#### Supplied information
[Start of section]

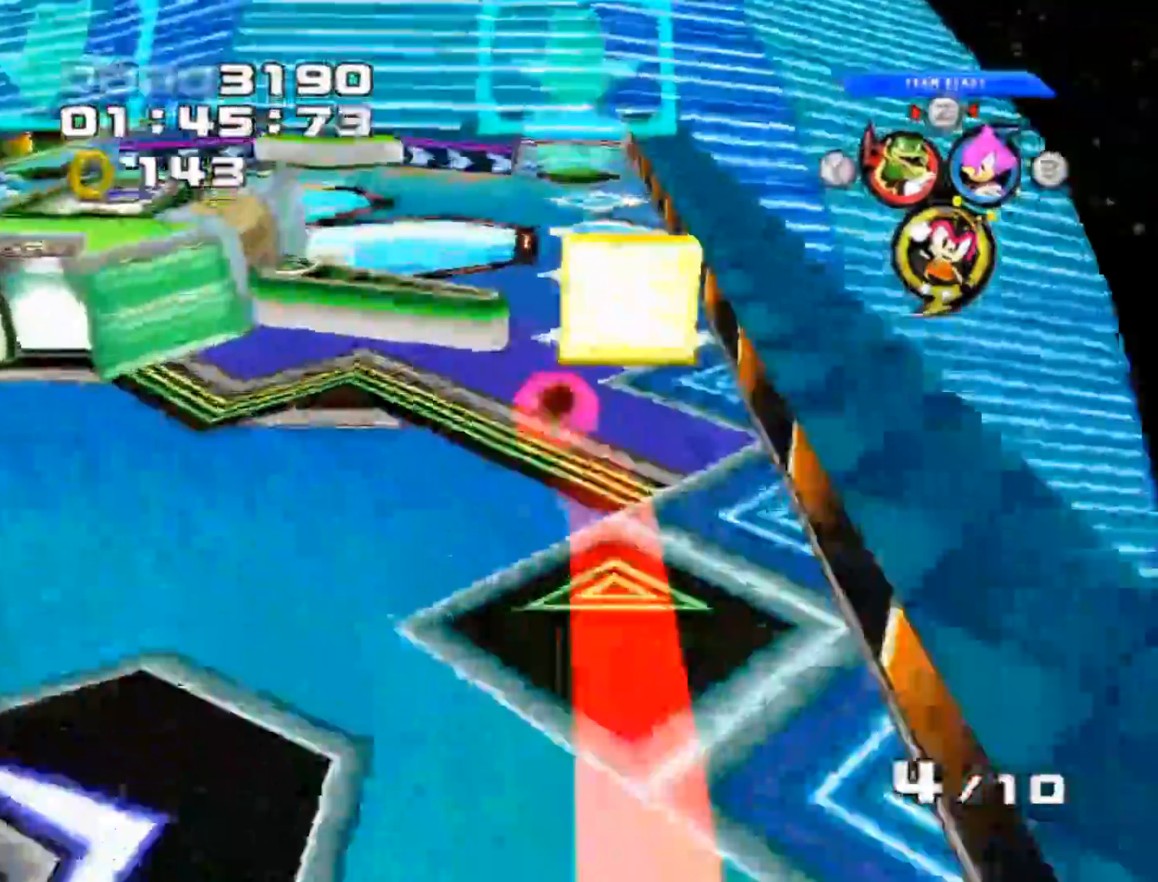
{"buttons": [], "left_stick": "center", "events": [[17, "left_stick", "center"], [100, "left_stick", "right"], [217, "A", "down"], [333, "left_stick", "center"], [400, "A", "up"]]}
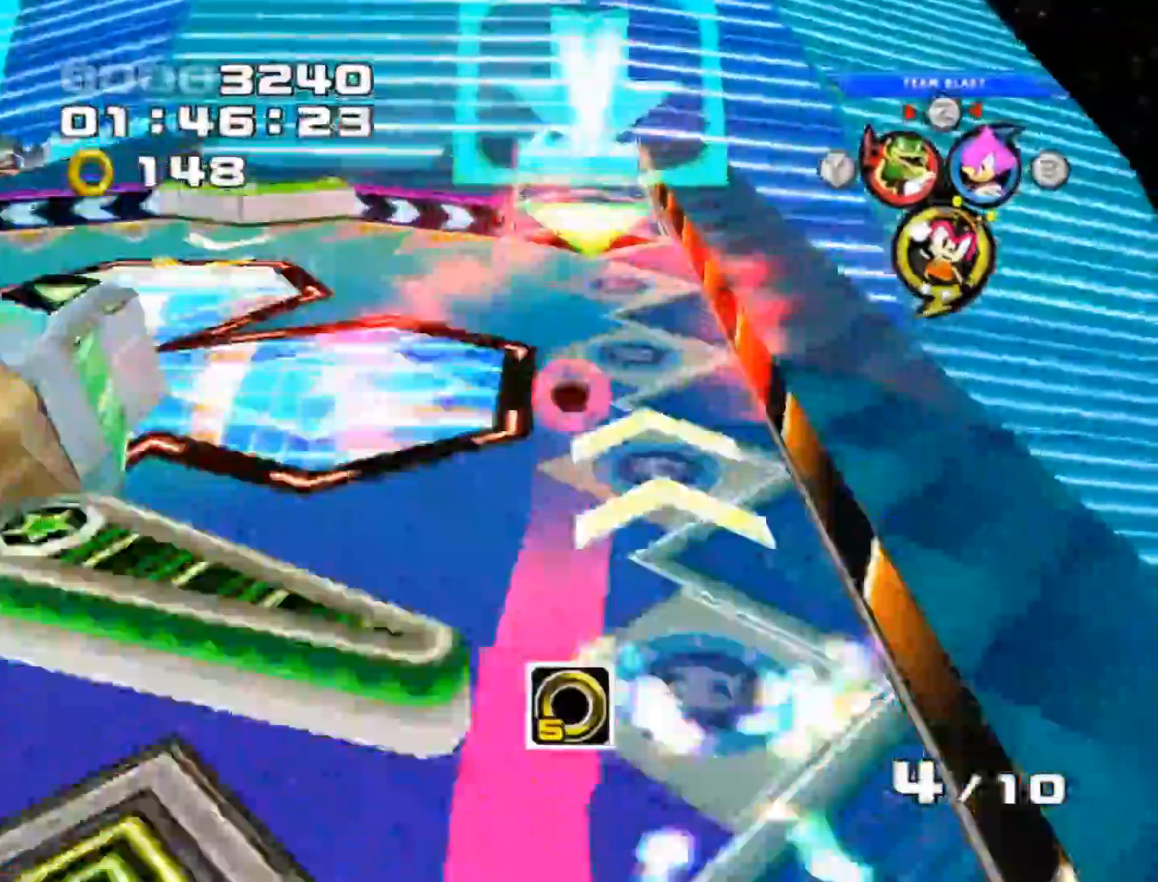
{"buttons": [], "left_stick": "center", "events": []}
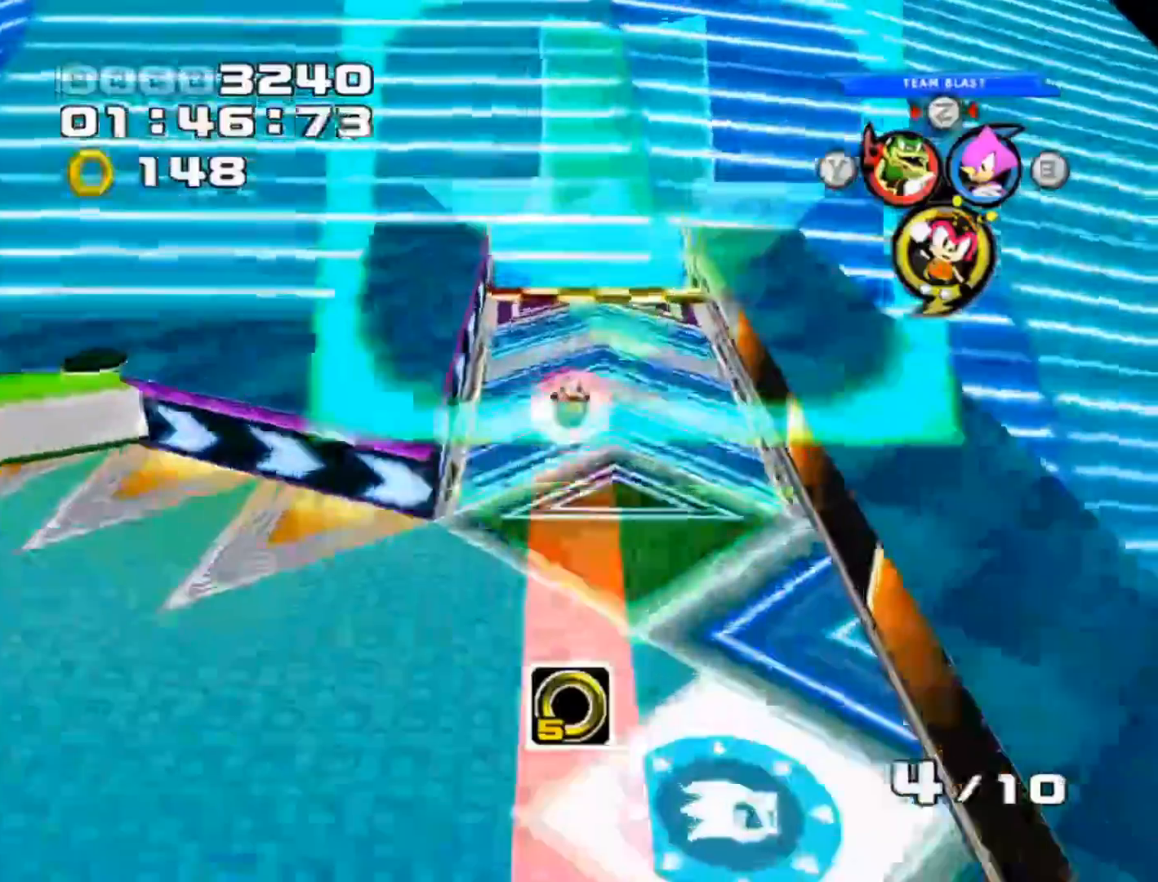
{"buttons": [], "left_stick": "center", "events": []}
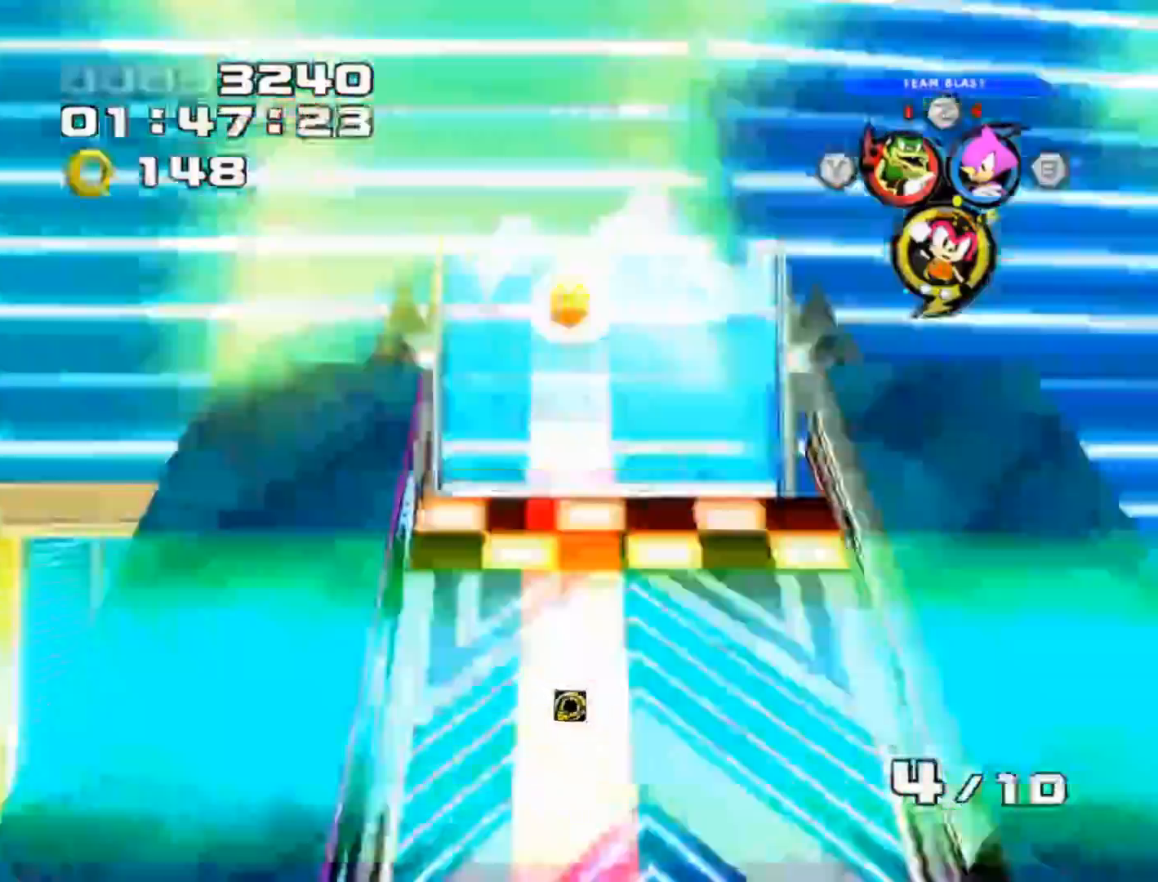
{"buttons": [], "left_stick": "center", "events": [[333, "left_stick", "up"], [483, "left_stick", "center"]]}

[End of section]

Images stay out, but the rest of the data above must be repeated exactly.

{"buttons": [], "left_stick": "center", "events": [[17, "left_stick", "center"], [100, "left_stick", "right"], [217, "A", "down"], [333, "left_stick", "center"], [400, "A", "up"]]}
{"buttons": [], "left_stick": "center", "events": []}
{"buttons": [], "left_stick": "center", "events": []}
{"buttons": [], "left_stick": "center", "events": [[333, "left_stick", "up"], [483, "left_stick", "center"]]}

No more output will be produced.